Cooking the Books: Mono – what?

Everybody has heard of monopoly, where there is a single seller, but have you heard of its opposite ‘monopsony’, where there’s a single buyer? When there is a monopoly (from the Greek words for single and seller) the monopolist is in a stronger position than the buyer and so can extract a higher price than otherwise for what they are selling. With monopsony (from the Greek words for single and buyer) it’s the opposite – the buyer can buy at a lower price than otherwise. It’s what the supermarkets do with their suppliers, and, as an article in the Times (19 February) confirms, what some employers can do when it comes to purchasing the labour-power of their workers.

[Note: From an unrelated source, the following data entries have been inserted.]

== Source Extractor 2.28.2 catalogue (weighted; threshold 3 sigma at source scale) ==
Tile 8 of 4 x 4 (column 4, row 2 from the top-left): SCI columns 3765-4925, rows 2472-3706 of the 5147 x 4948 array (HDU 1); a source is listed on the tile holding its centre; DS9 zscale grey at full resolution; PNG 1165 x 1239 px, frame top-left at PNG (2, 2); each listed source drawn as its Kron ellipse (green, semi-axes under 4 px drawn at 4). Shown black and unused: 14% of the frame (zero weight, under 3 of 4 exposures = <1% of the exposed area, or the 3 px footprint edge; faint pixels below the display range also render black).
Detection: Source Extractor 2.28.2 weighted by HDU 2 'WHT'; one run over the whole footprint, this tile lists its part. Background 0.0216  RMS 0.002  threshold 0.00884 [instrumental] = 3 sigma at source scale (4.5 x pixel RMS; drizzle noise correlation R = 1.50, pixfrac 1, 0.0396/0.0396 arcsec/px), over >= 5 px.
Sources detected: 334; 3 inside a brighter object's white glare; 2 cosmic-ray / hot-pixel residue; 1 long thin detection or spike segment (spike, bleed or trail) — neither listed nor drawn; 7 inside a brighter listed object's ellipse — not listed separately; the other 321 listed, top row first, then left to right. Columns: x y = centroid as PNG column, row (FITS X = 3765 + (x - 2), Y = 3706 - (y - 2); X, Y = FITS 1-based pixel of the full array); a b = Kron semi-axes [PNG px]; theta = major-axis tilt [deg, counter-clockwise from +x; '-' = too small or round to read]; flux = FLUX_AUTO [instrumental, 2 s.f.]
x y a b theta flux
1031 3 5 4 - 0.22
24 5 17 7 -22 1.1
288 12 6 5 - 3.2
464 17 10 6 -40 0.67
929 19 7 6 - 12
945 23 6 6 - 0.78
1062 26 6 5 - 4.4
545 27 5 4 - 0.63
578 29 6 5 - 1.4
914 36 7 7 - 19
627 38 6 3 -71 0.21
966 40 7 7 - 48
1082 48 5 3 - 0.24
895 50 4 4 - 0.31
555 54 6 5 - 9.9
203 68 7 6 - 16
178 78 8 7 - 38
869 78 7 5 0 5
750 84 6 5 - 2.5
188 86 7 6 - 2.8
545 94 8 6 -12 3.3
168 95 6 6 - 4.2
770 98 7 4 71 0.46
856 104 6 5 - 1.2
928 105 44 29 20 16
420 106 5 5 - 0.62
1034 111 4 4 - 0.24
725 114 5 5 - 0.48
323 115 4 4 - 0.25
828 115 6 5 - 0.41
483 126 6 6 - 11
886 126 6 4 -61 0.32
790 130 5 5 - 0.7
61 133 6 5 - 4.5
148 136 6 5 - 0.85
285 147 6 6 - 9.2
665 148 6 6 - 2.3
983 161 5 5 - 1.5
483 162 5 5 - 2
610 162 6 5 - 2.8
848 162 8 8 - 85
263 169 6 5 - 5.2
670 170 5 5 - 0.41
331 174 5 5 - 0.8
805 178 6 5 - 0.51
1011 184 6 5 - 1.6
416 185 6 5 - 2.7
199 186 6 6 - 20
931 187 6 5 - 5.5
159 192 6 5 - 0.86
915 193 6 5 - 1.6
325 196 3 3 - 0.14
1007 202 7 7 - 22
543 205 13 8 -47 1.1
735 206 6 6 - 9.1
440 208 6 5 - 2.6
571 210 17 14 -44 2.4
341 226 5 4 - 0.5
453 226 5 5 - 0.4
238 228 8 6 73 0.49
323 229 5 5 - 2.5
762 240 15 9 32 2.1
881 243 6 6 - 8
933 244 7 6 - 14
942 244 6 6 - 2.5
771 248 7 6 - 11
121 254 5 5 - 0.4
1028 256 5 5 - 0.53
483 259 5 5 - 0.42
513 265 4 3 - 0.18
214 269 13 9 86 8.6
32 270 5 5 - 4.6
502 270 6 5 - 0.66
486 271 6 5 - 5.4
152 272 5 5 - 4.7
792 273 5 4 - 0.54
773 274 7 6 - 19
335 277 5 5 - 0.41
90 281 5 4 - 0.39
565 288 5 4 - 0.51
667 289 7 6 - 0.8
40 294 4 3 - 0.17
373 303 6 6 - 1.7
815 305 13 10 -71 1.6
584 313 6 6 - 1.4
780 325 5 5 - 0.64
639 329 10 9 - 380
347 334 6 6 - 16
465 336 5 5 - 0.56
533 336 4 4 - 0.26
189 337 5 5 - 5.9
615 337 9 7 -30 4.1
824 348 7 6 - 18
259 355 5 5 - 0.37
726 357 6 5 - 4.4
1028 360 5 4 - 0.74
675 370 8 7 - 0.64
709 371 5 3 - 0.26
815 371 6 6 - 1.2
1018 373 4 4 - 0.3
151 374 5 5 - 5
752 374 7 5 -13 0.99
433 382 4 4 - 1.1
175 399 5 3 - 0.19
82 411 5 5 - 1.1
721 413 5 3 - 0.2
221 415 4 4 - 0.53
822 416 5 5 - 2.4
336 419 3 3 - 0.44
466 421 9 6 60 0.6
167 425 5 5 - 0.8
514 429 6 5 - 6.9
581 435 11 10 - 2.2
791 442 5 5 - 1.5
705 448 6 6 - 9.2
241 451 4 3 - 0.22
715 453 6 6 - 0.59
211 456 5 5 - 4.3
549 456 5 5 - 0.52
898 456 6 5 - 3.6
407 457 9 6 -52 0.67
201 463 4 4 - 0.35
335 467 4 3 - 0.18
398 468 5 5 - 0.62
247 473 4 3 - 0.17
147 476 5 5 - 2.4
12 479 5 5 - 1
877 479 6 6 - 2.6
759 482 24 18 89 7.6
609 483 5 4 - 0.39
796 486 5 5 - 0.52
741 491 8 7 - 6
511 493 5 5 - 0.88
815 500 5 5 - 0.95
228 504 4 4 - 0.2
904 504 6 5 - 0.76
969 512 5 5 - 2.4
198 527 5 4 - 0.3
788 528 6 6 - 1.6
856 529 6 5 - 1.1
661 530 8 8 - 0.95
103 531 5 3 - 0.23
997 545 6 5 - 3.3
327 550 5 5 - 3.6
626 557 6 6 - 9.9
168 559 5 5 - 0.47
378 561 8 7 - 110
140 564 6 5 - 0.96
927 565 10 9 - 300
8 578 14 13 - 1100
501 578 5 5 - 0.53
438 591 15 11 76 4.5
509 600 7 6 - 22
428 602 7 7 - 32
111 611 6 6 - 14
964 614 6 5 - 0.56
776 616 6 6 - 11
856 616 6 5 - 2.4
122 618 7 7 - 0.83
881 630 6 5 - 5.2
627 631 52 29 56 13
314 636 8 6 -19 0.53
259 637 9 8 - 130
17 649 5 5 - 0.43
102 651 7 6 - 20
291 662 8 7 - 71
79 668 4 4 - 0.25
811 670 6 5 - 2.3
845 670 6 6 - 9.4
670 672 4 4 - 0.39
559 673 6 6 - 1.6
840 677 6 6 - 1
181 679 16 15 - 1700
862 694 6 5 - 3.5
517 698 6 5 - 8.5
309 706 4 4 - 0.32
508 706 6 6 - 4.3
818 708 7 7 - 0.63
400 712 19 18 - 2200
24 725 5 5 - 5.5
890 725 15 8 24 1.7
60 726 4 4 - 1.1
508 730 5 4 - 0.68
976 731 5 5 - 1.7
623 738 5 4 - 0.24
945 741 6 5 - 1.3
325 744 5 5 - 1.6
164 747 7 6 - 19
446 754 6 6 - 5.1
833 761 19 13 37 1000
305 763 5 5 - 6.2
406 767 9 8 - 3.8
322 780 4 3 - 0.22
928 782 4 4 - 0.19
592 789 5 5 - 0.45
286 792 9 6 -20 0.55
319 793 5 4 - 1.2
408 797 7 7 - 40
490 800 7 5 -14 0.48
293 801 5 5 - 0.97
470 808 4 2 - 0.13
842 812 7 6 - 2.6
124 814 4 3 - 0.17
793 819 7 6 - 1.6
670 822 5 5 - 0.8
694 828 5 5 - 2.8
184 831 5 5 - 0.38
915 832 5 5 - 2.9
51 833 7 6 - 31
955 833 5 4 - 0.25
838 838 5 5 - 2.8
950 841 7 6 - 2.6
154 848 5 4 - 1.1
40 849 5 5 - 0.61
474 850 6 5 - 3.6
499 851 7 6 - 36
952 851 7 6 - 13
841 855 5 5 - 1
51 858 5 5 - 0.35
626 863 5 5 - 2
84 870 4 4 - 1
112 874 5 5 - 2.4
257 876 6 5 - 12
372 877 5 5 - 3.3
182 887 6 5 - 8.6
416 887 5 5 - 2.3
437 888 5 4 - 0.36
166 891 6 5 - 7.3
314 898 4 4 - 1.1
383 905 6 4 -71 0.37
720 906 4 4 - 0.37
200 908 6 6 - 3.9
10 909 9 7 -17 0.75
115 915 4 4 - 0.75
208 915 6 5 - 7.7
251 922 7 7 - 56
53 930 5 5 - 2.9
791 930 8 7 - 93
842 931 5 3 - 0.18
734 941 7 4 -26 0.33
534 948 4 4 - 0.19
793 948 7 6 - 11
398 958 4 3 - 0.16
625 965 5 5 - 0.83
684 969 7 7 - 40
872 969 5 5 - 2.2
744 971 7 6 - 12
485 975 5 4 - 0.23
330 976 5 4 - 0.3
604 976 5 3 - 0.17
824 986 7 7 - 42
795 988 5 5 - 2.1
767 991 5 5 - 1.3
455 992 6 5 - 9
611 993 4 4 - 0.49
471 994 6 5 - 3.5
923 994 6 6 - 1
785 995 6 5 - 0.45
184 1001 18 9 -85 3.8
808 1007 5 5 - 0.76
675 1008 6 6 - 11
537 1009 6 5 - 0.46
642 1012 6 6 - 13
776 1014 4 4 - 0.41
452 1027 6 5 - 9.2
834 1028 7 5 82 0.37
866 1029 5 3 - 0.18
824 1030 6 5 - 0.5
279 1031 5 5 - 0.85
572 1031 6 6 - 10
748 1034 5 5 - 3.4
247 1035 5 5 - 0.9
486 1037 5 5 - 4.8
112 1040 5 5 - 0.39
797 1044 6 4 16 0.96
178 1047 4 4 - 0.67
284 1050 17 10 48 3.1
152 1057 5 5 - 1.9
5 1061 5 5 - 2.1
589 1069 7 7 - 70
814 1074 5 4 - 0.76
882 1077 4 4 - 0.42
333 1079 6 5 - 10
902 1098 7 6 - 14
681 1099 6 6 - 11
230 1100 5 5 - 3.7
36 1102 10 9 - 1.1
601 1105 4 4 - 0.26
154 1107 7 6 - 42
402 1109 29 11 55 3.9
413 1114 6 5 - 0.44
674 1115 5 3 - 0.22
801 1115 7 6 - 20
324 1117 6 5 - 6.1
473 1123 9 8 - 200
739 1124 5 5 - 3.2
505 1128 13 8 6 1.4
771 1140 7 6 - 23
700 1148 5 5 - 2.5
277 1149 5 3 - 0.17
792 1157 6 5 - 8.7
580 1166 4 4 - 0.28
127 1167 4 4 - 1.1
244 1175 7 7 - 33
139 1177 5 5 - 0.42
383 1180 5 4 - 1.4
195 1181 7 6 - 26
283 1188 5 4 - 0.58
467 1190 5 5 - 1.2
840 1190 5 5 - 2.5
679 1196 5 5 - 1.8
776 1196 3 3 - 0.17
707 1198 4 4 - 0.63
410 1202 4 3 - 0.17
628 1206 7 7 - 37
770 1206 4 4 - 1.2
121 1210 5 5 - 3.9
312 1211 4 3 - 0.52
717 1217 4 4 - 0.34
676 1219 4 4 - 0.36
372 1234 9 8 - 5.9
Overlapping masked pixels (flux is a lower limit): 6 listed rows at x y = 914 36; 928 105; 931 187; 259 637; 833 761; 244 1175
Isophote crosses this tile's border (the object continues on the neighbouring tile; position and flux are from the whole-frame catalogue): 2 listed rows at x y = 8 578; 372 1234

Under the headline ‘Workers are paying the price for being less able to stand up to employers’, its Economics Editor Philip Aldrick commented on a recent study of monopsony in the UK private sector labour market between 1998 and 2017 ( This period includes the eight years since the beginning of the Great Recession that followed the Crash of 2008 during which, Aldrick notes, ‘real earnings have stagnated, the longest stretch since Napoleonic times, as inflation raced ahead of pay’. The normal explanation of this would be that the increased unemployment in a slump weakens the workers’ bargaining power. However, the stagnation persisted even though the level of unemployment was lower than in the downturns of 1980s and 1990s and was in fact falling at the end of the period. So what could be an explanation?

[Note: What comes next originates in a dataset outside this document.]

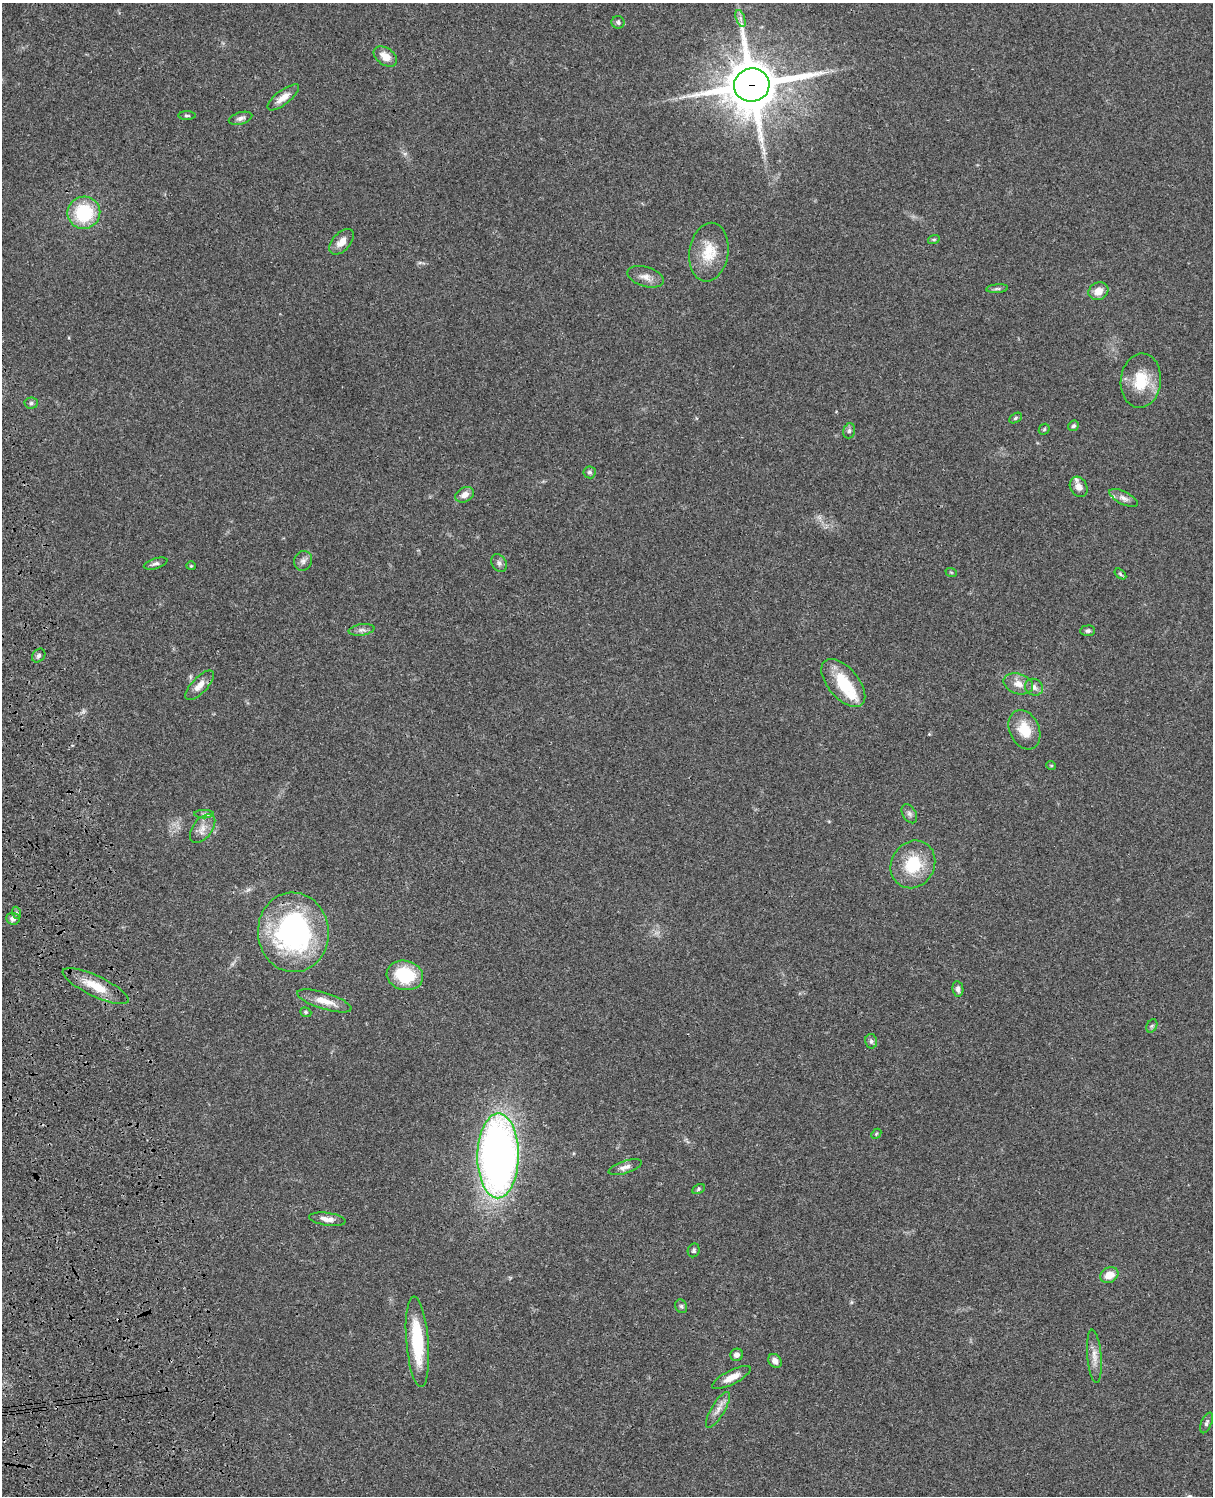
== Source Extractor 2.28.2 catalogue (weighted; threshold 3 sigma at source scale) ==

Step forward ‘monopsony’. Not literally, as there is not a single employer (that only existed under the state capitalism of the former USSR) but where there is a small number of employers who dominate the buying side in the labour market. Technically this is ‘oligopsony’ (a few buyers) but the term used in the study is ‘market concentration’ measured by how few employers employ the bulk of workers in an industry or region.

The study concluded:

‘We have shown how higher levels of concentration are associated with lower levels of pay for workers not covered by a collective bargaining agreement, and that for those who are covered by a CBA that this negative correlation between pay and monopsony mostly disappears. ‘

Since ‘collective bargaining agreements cover only one fifth of private sector workers today, compared with half in 1998’, Aldrick wonders whether the study’s conclusion is a possible explanation for wages continuing to stagnate despite unemployment falling.

In any event, it vindicates the Marxian view that unions can provide a limited protection against employers, basically by banding workers together to in effect form an opposing monopoly of sellers of labour-power, even if in some cases this is just running fast to stand still and even to avoid slipping back so much.

Traditionally, socialists have referred to the capitalist class as having a ‘monopoly’ over the means of wealth production, based on the accepted extension of the word beyond its literal meaning of ‘single seller’ to mean ‘exclusive control’.  This exclusive control of productive resources also puts the capitalist class as a whole in a position of monopsony i.e., a single buyer, vis-à-vis the working class as a whole since, while workers can change employers they still have to find someone to purchase their labour power. In short, the employing class has the whip hand. Which can only be ended by abolishing the wages system.